At its core, gender-specific medicine is the science of how normal human biology differs between men and women and how the diagnosis and treatment of disease differs as a function of gender. Dr. Legato’s discoveries and those of her colleagues have led to a personalization of medicine that assists doctors worldwide in understanding the difference in normal function of men and women and in their sex-specific experiences of the same diseases.
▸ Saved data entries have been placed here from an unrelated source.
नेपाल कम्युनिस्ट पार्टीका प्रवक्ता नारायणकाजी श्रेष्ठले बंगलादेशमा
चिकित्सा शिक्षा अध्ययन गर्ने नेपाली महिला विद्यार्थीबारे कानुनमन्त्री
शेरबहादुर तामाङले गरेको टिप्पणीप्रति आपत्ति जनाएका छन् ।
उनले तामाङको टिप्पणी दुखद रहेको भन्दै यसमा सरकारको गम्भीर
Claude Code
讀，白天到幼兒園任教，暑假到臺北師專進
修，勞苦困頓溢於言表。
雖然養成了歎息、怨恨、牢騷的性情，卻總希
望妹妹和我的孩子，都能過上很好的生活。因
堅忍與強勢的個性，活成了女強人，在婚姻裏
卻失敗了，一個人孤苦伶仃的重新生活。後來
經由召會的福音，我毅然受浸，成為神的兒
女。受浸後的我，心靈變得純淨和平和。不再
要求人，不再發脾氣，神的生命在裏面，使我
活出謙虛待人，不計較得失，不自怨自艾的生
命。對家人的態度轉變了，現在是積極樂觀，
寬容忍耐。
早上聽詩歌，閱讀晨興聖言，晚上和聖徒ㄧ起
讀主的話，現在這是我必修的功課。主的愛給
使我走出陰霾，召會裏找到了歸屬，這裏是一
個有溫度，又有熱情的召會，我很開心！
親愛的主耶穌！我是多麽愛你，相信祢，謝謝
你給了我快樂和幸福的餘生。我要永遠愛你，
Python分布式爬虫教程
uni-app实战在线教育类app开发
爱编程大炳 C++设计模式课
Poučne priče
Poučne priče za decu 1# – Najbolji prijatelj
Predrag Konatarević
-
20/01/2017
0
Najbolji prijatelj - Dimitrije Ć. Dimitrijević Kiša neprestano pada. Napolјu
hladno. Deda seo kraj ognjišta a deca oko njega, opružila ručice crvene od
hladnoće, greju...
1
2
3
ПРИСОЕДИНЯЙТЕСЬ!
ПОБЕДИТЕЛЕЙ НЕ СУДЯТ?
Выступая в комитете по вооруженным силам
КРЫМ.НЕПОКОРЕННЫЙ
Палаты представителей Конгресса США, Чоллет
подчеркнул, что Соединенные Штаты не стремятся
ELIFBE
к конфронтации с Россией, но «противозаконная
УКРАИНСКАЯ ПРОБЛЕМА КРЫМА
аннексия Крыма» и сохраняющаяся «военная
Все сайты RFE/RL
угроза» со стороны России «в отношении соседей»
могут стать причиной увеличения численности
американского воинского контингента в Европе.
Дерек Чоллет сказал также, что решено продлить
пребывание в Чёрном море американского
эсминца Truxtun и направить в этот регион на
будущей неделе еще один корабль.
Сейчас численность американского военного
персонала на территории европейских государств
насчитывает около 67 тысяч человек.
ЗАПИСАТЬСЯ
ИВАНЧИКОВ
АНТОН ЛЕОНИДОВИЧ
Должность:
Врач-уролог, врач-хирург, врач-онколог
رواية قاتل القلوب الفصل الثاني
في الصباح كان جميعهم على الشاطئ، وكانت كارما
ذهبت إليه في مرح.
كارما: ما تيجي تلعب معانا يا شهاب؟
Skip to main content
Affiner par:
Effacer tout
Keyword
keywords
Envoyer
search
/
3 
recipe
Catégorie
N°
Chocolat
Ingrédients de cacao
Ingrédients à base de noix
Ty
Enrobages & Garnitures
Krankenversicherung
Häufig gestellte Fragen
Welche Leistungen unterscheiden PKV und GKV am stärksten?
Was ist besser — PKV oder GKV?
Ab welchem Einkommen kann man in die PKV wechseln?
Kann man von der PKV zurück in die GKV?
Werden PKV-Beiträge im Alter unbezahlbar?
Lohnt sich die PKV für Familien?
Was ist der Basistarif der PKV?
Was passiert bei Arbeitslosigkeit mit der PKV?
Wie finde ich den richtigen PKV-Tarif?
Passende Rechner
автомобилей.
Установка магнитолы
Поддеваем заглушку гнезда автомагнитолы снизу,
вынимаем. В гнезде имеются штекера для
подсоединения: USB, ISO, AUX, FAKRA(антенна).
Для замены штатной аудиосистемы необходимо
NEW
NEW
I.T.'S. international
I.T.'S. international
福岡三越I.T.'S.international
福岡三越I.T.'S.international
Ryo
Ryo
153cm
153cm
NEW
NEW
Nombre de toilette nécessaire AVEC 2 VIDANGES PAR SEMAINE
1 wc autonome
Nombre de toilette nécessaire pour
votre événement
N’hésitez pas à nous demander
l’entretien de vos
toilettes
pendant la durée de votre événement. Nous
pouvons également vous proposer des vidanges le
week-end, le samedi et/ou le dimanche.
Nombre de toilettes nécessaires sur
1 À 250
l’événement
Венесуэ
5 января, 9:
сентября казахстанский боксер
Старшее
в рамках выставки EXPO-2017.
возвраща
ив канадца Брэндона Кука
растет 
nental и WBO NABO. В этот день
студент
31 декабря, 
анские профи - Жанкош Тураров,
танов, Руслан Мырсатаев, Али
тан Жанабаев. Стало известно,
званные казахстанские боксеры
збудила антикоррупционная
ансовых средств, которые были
She began her work in gender-specific medicine by authoring the first book on women and heart disease, The Female Heart: The Truth About Women and Coronary Artery Disease, which won the Blakeslee Award of the American Heart Association in 1992. Because of this research, the cardiovascular community began to include women in clinical trials affirming the fact that the risk factors, symptoms, and treatment of the same disease can be significantly different between the sexes. Convinced that the sex-specific differences in coronary artery disease were not unique, Dr. Legato began a wide-ranging survey of all medical specialties and in 2004, published the first textbook on gender-specific medicine, The Principles of Gender-Specific Medicine. The second edition appeared in 2010 and the third edition, dedicated to explaining how gender impacts biomedical investigation in the genomic era, won the PROSE Award in Clinical Medicine from the Association of American Publishers in 2018. A fourth edition is forthcoming.
She also founded the first scientific journals publishing new studies in the field, The Journal of Gender-Specific Medicine, and a newer version, Gender Medicine, both listed in the Index Medicus of the National Library of Medicine. She has founded a third peer-reviewed, open access journal, Gender and the Genome, which focuses on the impact of biological sex on technology and its effects on human life.
Dr. Legato is the author of multiple works, including: What Women Need to Know (Simon & Schuster, 1997), Eve’s Rib (Harmony Books, 2002), Why Men Never Remember and Women Never Forget (Rodale, 2005), Why Men Die First (Palgrave, 2008), The International Society for Gender Medicine: History and Highlights (Academic Press, 2017), and most recently, The Plasticity of Sex (Academic Press, 2020). Her books have been translated into 28 languages to date.
As an internationally respected authority on gender medicine, Dr. Legato has chaired symposia and made keynote addresses to world congresses in gender-specific medicine in Berlin, Israel, Italy, Japan, Panama, South Korea, Stockholm, and Vienna. In collaboration with the Menarini Foundation, she is co-chairing a symposium on epigenetics, Sex, Gender and Epigenetics: From Molecule to Bedside, to be held in Spring 2021 in Italy. She maintains one of the only gender-specific private practice in New York City, and she has earned recognition as one of the “Top Doctors in New York.”